Exercise set —
A) In the XD 45 forum thread, how many rounds does the first poster say the XD 45 Tactical has ready to go?
B) According to the XD 45 forum thread, why does the first poster consider the XD 45 Tactical a winning combination for a house gun?
C) Carry on the XD 45 forum thread from the point where it stops.

# Xd 45 Acp



## RONNIE J (May 8, 2006)

For several years I have used a G22 as the night time bed room house gun--40 is a good round and 16 shots ready to go. However I love the 45acp and very fond of the 1911 style--do have a few --The XD 45 in TACTICAL with 14 rounds of 45 ready to go and a rail for a light is sure a winning combo for the house gun--I have put a few hundred rounds down range with the service and the tac--both are as smooth as can be for a combat weapon.. They deserve strong consideration for home and CCW and are about to win out.

 
RJ


----------



## Charlie (May 13, 2006)

I've got a G20 for a house gun with a light if necessary and a 20 rd. mag. It took a little bit to get used to the Glocks (I had others before) and expecially the big grip G20 but now I love it. Anything I can't stop with 21 rds. of 10mm can pretty much have what they want. The XD seems to be THE up and coming plastic pistol. I've fondled one but not had the opportunity to shoot one yet. May have to look into that.:mrgreen: :mrgreen:


----------



## Shipwreck (Jan 26, 2006)

I've prev rented an XD in 9mm a few months ago - nice gun. I may eventually get one. I have enough polymer guns for now, though - so we'll see.

The 45 ACP version is very nice


----------



## Charlie (May 13, 2006)

That's what I wanted to hear 'bout the .45. Next time I go to the city I'll rent one. They still rent guns at Red's in Austin, don't they?


----------



## RONNIE J (May 8, 2006)

Data provided —
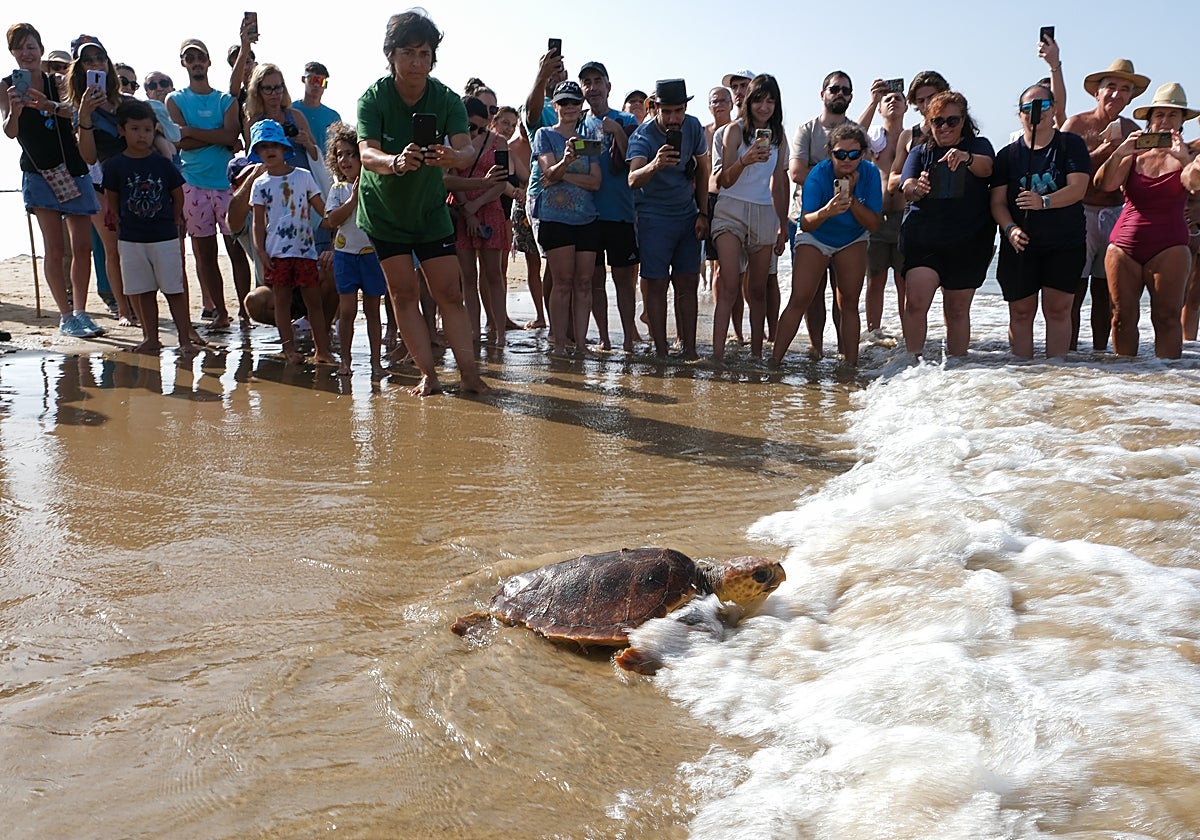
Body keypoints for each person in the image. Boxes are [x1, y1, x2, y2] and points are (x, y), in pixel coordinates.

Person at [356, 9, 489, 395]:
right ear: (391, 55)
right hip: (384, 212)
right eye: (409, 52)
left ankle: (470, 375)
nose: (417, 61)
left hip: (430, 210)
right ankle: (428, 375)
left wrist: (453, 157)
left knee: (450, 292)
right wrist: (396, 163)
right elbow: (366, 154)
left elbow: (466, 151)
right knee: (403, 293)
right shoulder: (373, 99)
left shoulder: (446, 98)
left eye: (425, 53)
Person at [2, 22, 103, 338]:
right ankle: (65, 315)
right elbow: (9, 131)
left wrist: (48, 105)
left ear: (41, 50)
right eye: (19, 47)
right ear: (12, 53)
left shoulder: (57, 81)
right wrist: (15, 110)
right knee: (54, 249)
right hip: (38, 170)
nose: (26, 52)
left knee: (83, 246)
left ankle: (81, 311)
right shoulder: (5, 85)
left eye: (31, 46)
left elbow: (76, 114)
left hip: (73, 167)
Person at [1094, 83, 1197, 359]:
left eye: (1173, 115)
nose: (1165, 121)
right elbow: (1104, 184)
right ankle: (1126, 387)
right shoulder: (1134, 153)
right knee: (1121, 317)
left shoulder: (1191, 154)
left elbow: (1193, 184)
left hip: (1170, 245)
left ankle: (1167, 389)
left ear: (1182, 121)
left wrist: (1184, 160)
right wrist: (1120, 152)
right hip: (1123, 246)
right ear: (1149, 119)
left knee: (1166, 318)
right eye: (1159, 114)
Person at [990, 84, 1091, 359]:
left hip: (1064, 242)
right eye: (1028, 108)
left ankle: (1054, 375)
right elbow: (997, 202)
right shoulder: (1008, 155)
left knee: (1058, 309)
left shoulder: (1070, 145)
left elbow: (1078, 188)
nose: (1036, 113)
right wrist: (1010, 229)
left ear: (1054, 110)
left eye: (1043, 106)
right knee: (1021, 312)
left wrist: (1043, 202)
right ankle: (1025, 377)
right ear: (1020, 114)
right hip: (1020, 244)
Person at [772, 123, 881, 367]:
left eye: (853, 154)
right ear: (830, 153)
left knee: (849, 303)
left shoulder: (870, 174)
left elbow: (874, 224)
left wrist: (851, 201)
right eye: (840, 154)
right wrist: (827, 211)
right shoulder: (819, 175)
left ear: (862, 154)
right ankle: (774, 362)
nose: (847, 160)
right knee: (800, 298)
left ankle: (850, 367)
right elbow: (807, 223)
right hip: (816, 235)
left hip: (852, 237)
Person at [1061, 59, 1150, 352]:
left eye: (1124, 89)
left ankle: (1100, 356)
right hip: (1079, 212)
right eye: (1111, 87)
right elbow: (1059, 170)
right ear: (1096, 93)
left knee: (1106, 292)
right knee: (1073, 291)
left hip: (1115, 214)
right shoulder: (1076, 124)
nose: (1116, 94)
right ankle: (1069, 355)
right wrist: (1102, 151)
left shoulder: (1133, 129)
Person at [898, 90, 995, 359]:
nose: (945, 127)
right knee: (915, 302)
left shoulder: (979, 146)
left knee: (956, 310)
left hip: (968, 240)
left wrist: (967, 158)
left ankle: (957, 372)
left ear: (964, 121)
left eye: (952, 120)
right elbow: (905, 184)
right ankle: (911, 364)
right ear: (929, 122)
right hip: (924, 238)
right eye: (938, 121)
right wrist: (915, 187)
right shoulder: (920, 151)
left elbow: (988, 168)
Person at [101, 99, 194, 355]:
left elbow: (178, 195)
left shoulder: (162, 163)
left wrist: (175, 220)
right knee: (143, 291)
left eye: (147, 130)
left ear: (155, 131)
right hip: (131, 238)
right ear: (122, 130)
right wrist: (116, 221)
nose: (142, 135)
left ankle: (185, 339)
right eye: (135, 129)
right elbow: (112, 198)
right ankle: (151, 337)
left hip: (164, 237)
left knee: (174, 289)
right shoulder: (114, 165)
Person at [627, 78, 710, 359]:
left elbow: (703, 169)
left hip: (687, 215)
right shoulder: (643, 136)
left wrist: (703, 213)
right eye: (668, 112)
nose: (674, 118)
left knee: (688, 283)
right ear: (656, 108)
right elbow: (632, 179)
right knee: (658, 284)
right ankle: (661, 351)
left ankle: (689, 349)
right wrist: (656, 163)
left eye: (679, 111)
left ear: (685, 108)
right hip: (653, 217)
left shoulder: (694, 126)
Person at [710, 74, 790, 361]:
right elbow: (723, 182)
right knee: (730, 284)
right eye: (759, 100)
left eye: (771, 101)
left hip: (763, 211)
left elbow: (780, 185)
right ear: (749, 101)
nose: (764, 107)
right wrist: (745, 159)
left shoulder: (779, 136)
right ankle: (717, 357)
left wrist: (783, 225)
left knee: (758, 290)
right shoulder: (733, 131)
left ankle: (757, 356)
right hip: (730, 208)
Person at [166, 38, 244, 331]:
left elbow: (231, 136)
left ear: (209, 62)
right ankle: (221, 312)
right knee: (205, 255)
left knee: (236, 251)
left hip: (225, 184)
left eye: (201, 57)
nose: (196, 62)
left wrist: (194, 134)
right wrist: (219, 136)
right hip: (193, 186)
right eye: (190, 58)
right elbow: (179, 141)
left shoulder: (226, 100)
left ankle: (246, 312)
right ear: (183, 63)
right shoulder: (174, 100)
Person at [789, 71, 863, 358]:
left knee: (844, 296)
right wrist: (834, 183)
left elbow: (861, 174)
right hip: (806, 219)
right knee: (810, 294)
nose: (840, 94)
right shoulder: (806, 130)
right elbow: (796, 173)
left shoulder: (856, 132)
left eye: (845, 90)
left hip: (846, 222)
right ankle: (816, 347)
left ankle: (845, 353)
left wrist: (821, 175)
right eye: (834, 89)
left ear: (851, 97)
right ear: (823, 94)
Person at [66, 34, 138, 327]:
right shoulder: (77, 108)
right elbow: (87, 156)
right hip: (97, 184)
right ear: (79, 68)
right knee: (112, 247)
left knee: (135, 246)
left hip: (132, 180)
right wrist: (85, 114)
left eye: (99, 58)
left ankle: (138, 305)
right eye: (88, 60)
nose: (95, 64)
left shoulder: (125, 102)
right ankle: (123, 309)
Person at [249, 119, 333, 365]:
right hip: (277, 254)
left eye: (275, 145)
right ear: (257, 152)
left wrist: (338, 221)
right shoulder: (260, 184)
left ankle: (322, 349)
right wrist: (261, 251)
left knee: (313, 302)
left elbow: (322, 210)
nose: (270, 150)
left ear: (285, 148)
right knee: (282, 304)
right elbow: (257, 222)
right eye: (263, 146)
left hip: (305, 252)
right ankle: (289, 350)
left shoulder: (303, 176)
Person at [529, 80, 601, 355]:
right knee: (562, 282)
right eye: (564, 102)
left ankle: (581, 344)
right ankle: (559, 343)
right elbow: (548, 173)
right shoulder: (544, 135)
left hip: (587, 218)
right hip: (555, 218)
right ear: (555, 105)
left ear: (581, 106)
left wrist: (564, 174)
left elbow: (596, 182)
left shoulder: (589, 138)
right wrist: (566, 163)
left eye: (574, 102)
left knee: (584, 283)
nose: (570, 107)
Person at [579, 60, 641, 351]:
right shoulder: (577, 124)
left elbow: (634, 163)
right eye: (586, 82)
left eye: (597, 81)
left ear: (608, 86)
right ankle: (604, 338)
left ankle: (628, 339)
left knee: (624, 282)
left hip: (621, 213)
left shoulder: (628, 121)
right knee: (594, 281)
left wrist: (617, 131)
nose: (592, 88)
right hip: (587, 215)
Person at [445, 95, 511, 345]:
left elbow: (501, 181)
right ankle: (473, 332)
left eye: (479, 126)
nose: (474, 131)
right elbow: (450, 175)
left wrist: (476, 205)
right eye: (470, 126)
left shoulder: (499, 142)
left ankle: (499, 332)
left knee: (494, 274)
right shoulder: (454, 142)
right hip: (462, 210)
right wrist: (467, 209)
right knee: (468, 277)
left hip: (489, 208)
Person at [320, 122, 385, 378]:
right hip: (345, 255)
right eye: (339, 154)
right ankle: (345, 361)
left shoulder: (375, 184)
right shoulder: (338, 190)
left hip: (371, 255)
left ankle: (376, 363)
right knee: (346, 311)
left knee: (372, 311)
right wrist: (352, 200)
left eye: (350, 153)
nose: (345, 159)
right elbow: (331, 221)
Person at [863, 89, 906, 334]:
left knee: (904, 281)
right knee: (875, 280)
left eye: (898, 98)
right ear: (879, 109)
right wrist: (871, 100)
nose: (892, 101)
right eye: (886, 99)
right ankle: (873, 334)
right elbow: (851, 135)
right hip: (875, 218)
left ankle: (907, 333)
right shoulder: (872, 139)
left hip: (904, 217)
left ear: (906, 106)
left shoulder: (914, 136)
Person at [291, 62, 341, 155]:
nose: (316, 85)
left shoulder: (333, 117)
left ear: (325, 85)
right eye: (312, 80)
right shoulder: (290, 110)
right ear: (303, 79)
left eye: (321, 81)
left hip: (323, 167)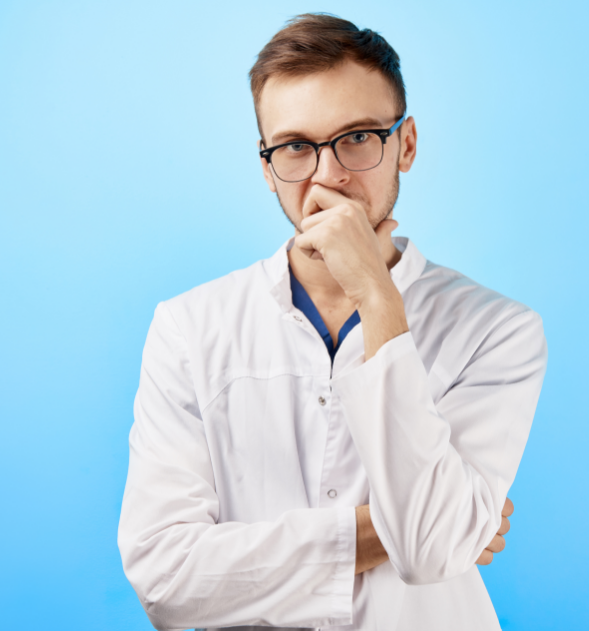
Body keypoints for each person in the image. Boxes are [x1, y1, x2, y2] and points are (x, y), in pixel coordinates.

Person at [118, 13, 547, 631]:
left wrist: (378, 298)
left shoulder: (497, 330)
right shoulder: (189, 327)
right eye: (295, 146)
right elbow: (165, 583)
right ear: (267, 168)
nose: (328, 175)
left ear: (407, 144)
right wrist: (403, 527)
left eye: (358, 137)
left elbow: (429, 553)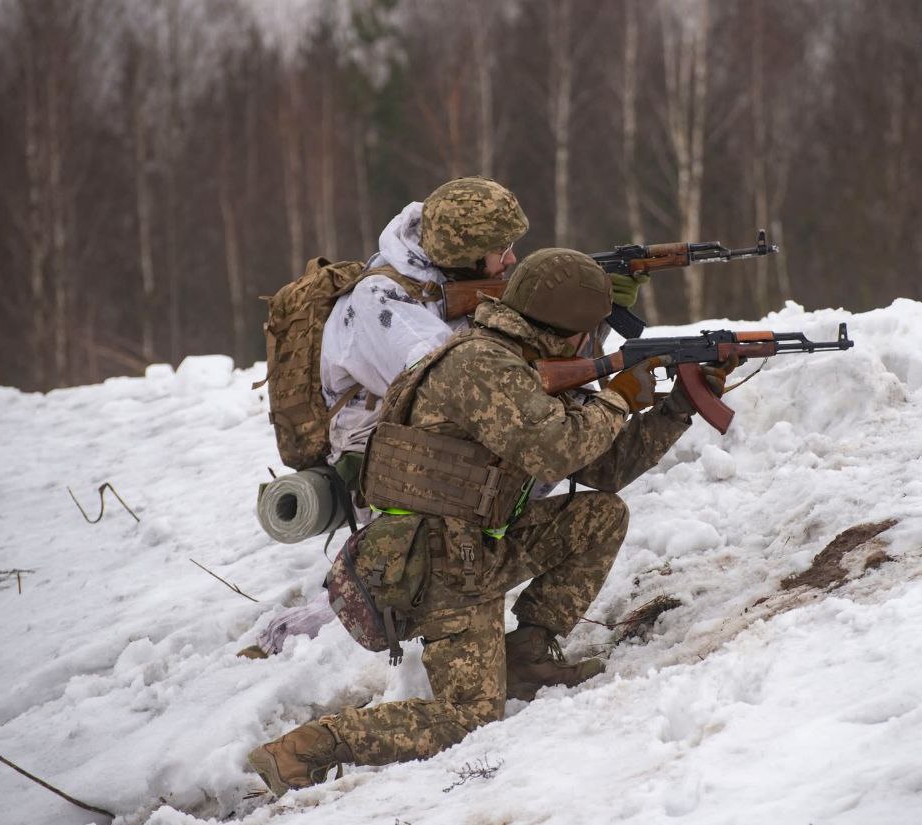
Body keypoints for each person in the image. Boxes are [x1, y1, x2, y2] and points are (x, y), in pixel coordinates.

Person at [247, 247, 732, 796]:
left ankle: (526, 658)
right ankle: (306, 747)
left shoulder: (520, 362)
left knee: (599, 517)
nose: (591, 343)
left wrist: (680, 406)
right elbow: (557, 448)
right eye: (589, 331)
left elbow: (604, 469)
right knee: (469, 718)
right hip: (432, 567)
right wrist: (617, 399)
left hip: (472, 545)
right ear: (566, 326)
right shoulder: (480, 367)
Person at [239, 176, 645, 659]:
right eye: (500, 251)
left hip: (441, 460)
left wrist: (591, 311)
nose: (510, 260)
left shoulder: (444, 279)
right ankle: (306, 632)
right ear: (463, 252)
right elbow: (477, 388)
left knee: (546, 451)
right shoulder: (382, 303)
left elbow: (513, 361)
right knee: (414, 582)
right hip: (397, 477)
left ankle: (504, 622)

Answers in order —
A) It has 14 rounds of .45 ready to go.

B) He loves the .45 ACP, and the XD 45 Tactical holds 14 rounds of .45 ready to go and has a rail for a light. That combination makes it a winning choice for the house gun in his view.

C)
*Glock 10mm*

Charlie,
I am a big Glock fan and think they are a super combat weapon--so no bashing from this end, I used my G22 for the run on the CCW --have build some Glock Race guns --and will always own some. The fit in the hand of the XD is the factor that leans me in their direction and they do a fair job of point and shoot--It would be hard to give up the CDP for carry but the more you think of double the 45acp rounds in the holster--hope that a person would never need to use it but as past police office and military--have seen too much happen when a druggie needs a 20 buck fix--one woman who live 2 houses down from my mom had 2 guys follow her home from the drug store and ruff her up and take her prescriptions in her own kitchen--we had a corrections officer when he got home one day from work (unarmed) 2 guys robbing his home killed him and did things to the body that I could or would not even speak of here. Out in the country--no big city no--nice little suburb setting.. just in the last couple of years--more--old couple tied up robbed--their bedroom--Funeral home owner--him and his wife shot in bed at the funeral home
RJ


----------



## Charlie (May 13, 2006)

Time to spread some more guns out around the house, huh? In this rural area we just have about 40,000 in the county....but the meth labs are growing out in the countryside. I think our meth guys are kind of like the Bluebell ice cream jingle......"We sell all we can, and use the rest." The "country" isn't what it used to be.


----------



## nike98t (Jun 13, 2006)

*xd*

xd 45 is both my home and ccw. Great pistol


----------



## nike98t (Jun 13, 2006)

*9 mm*



Shipwreck said:


> I've prev rented an XD in 9mm a few months ago - nice gun. I may eventually get one. I have enough polymer guns for now, though - so we'll see.
> 
> The 45 ACP version is very nice


Fond of 9 mm are we?


----------



## Rustycompass (Jun 25, 2006)

nike98t said:


> xd 45 is both my home and ccw. Great pistol


Yep, I have to agree with ya Nike... :smt023


----------



## Shipwreck (Jan 26, 2006)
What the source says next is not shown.